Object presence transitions
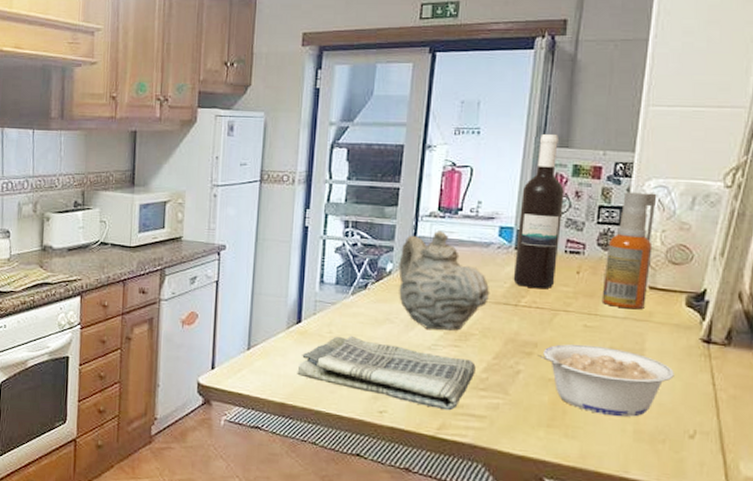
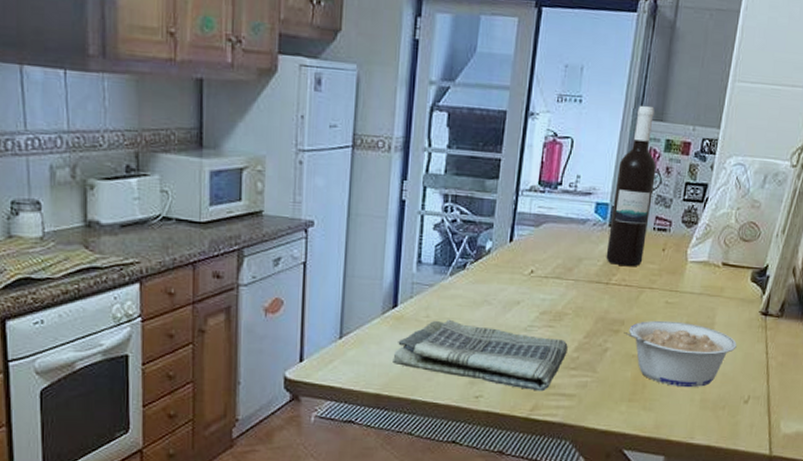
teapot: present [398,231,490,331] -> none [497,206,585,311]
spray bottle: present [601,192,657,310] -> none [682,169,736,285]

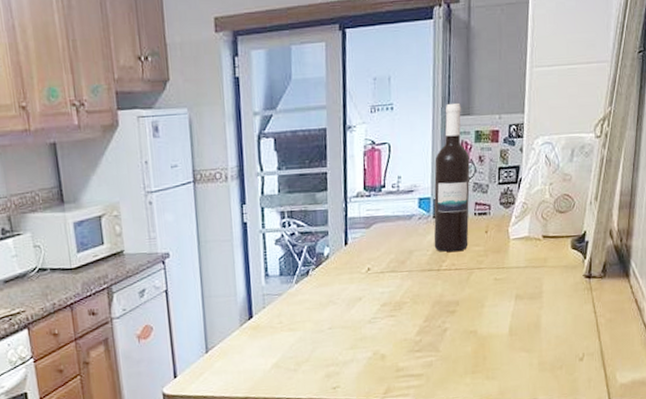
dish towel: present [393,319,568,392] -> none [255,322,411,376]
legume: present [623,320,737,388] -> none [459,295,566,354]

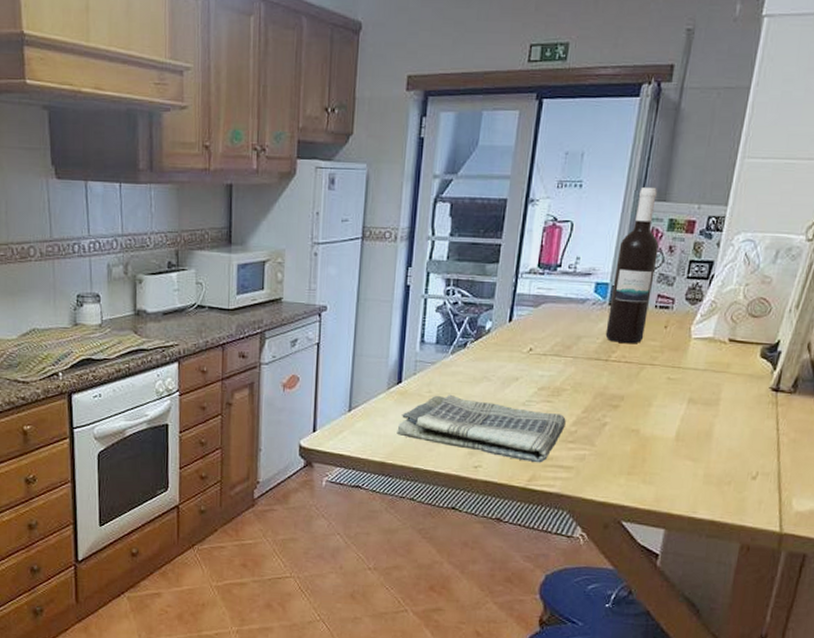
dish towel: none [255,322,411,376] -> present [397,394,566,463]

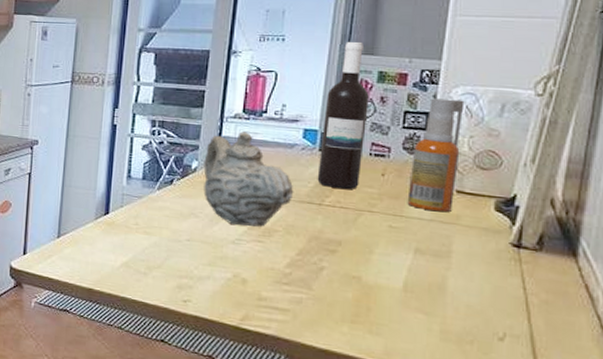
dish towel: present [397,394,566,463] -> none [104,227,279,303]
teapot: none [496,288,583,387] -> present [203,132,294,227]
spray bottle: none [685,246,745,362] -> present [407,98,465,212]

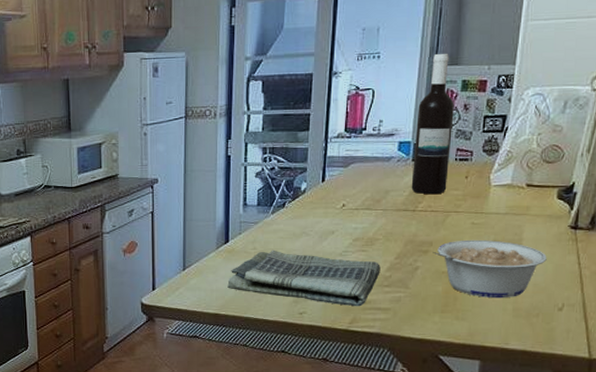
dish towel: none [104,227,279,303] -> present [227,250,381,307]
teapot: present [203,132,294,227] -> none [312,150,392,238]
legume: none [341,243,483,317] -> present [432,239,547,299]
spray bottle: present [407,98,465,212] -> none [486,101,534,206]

#### [TO DO]
Output the lines from the one with "teapot: present [203,132,294,227]" through the end of the records above, exactly, including both ends, and nothing besides.

#### [REPLY TO THE EXERCISE]
teapot: present [203,132,294,227] -> none [312,150,392,238]
legume: none [341,243,483,317] -> present [432,239,547,299]
spray bottle: present [407,98,465,212] -> none [486,101,534,206]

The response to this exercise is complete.